Given data
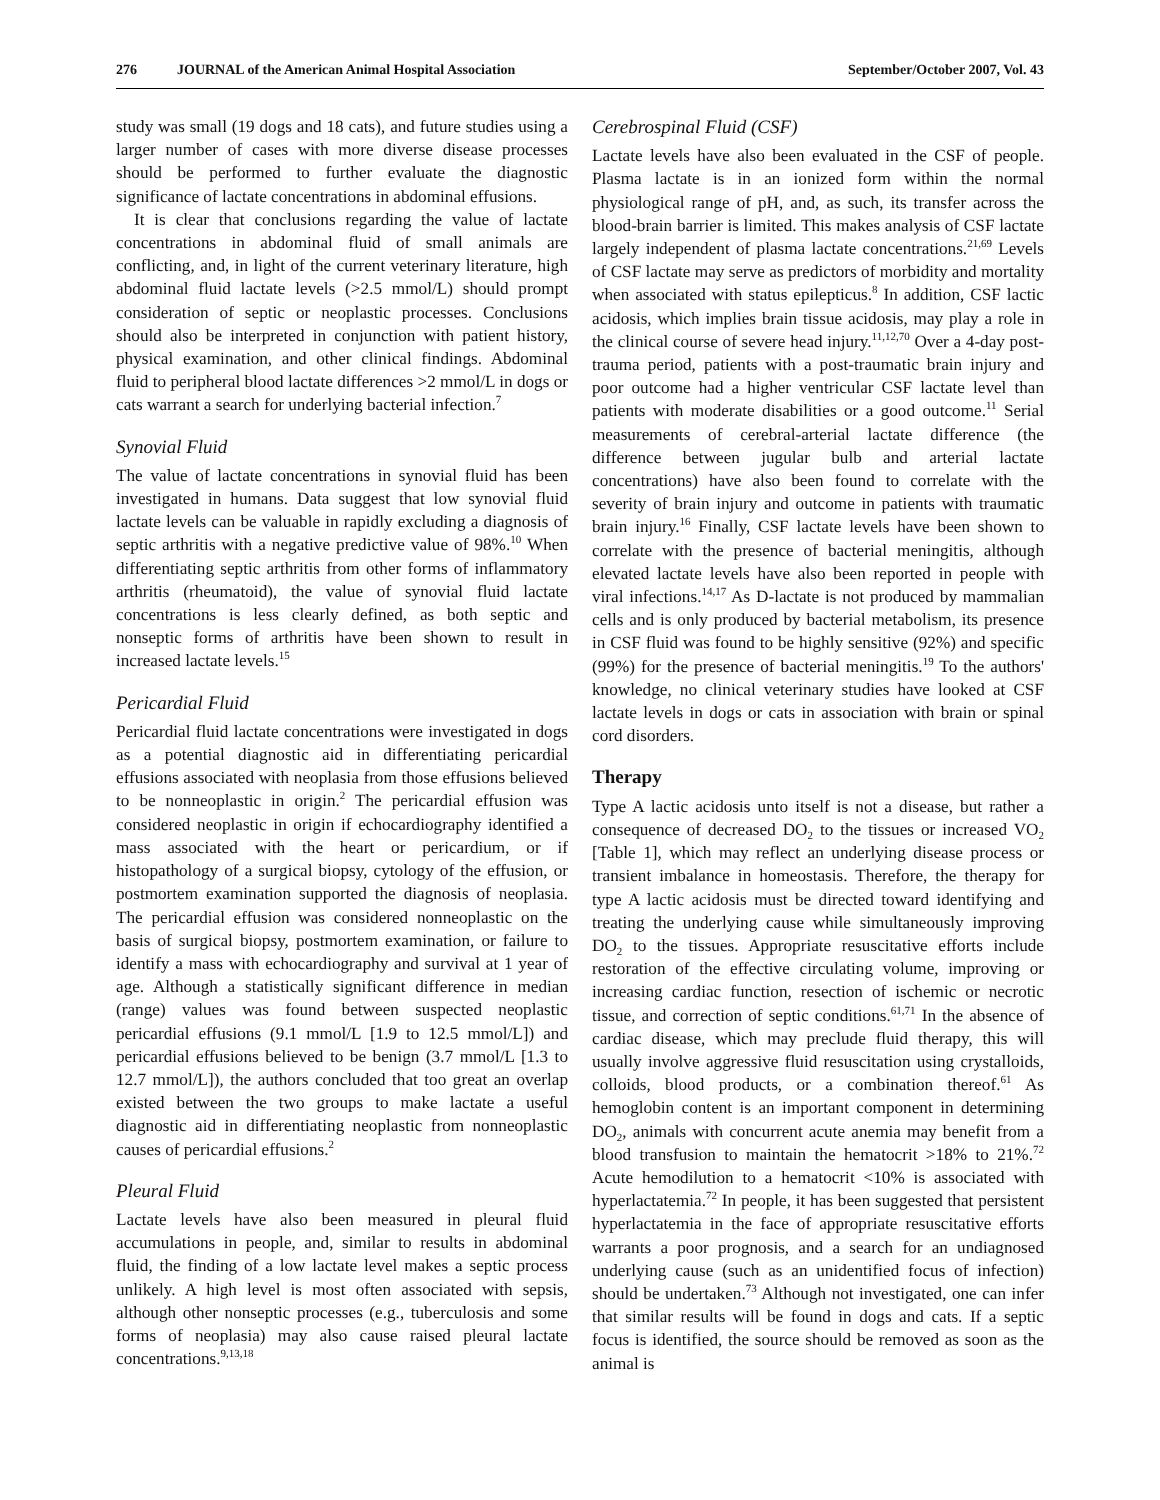276 JOURNAL of the American Animal Hospital Association
September/October 2007, Vol. 43
study was small (19 dogs and 18 cats), and future studies using a larger number of cases with more diverse disease processes should be performed to further evaluate the diagnostic significance of lactate concentrations in abdominal effusions.
It is clear that conclusions regarding the value of lactate concentrations in abdominal fluid of small animals are conflicting, and, in light of the current veterinary literature, high abdominal fluid lactate levels (>2.5 mmol/L) should prompt consideration of septic or neoplastic processes. Conclusions should also be interpreted in conjunction with patient history, physical examination, and other clinical findings. Abdominal fluid to peripheral blood lactate differences >2 mmol/L in dogs or cats warrant a search for underlying bacterial infection.<sup>7</sup>
Synovial Fluid
The value of lactate concentrations in synovial fluid has been investigated in humans. Data suggest that low synovial fluid lactate levels can be valuable in rapidly excluding a diagnosis of septic arthritis with a negative predictive value of 98%.<sup>10</sup> When differentiating septic arthritis from other forms of inflammatory arthritis (rheumatoid), the value of synovial fluid lactate concentrations is less clearly defined, as both septic and nonseptic forms of arthritis have been shown to result in increased lactate levels.<sup>15</sup>
Pericardial Fluid
Pericardial fluid lactate concentrations were investigated in dogs as a potential diagnostic aid in differentiating pericardial effusions associated with neoplasia from those effusions believed to be nonneoplastic in origin.<sup>2</sup> The pericardial effusion was considered neoplastic in origin if echocardiography identified a mass associated with the heart or pericardium, or if histopathology of a surgical biopsy, cytology of the effusion, or postmortem examination supported the diagnosis of neoplasia. The pericardial effusion was considered nonneoplastic on the basis of surgical biopsy, postmortem examination, or failure to identify a mass with echocardiography and survival at 1 year of age. Although a statistically significant difference in median (range) values was found between suspected neoplastic pericardial effusions (9.1 mmol/L [1.9 to 12.5 mmol/L]) and pericardial effusions believed to be benign (3.7 mmol/L [1.3 to 12.7 mmol/L]), the authors concluded that too great an overlap existed between the two groups to make lactate a useful diagnostic aid in differentiating neoplastic from nonneoplastic causes of pericardial effusions.<sup>2</sup>
Pleural Fluid
Lactate levels have also been measured in pleural fluid accumulations in people, and, similar to results in abdominal fluid, the finding of a low lactate level makes a septic process unlikely. A high level is most often associated with sepsis, although other nonseptic processes (e.g., tuberculosis and some forms of neoplasia) may also cause raised pleural lactate concentrations.<sup>9,13,18</sup>
Cerebrospinal Fluid (CSF)
Lactate levels have also been evaluated in the CSF of people. Plasma lactate is in an ionized form within the normal physiological range of pH, and, as such, its transfer across the blood-brain barrier is limited. This makes analysis of CSF lactate largely independent of plasma lactate concentrations.<sup>21,69</sup> Levels of CSF lactate may serve as predictors of morbidity and mortality when associated with status epilepticus.<sup>8</sup> In addition, CSF lactic acidosis, which implies brain tissue acidosis, may play a role in the clinical course of severe head injury.<sup>11,12,70</sup> Over a 4-day post-trauma period, patients with a post-traumatic brain injury and poor outcome had a higher ventricular CSF lactate level than patients with moderate disabilities or a good outcome.<sup>11</sup> Serial measurements of cerebral-arterial lactate difference (the difference between jugular bulb and arterial lactate concentrations) have also been found to correlate with the severity of brain injury and outcome in patients with traumatic brain injury.<sup>16</sup> Finally, CSF lactate levels have been shown to correlate with the presence of bacterial meningitis, although elevated lactate levels have also been reported in people with viral infections.<sup>14,17</sup> As D-lactate is not produced by mammalian cells and is only produced by bacterial metabolism, its presence in CSF fluid was found to be highly sensitive (92%) and specific (99%) for the presence of bacterial meningitis.<sup>19</sup> To the authors' knowledge, no clinical veterinary studies have looked at CSF lactate levels in dogs or cats in association with brain or spinal cord disorders.
Therapy
Type A lactic acidosis unto itself is not a disease, but rather a consequence of decreased DO<sub>2</sub> to the tissues or increased VO<sub>2</sub> [Table 1], which may reflect an underlying disease process or transient imbalance in homeostasis. Therefore, the therapy for type A lactic acidosis must be directed toward identifying and treating the underlying cause while simultaneously improving DO<sub>2</sub> to the tissues. Appropriate resuscitative efforts include restoration of the effective circulating volume, improving or increasing cardiac function, resection of ischemic or necrotic tissue, and correction of septic conditions.<sup>61,71</sup> In the absence of cardiac disease, which may preclude fluid therapy, this will usually involve aggressive fluid resuscitation using crystalloids, colloids, blood products, or a combination thereof.<sup>61</sup> As hemoglobin content is an important component in determining DO<sub>2</sub>, animals with concurrent acute anemia may benefit from a blood transfusion to maintain the hematocrit >18% to 21%.<sup>72</sup> Acute hemodilution to a hematocrit <10% is associated with hyperlactatemia.<sup>72</sup> In people, it has been suggested that persistent hyperlactatemia in the face of appropriate resuscitative efforts warrants a poor prognosis, and a search for an undiagnosed underlying cause (such as an unidentified focus of infection) should be undertaken.<sup>73</sup> Although not investigated, one can infer that similar results will be found in dogs and cats. If a septic focus is identified, the source should be removed as soon as the animal is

Task instructions
From the first line of the records down through the line containing "study was small", transcribe exactly those lines and no others, both ends kept, pictures dropped.

Exercise response
276 JOURNAL of the American Animal Hospital Association
September/October 2007, Vol. 43
study was small (19 dogs and 18 cats), and future studies using a larger number of cases with more diverse disease processes should be performed to further evaluate the diagnostic significance of lactate concentrations in abdominal effusions.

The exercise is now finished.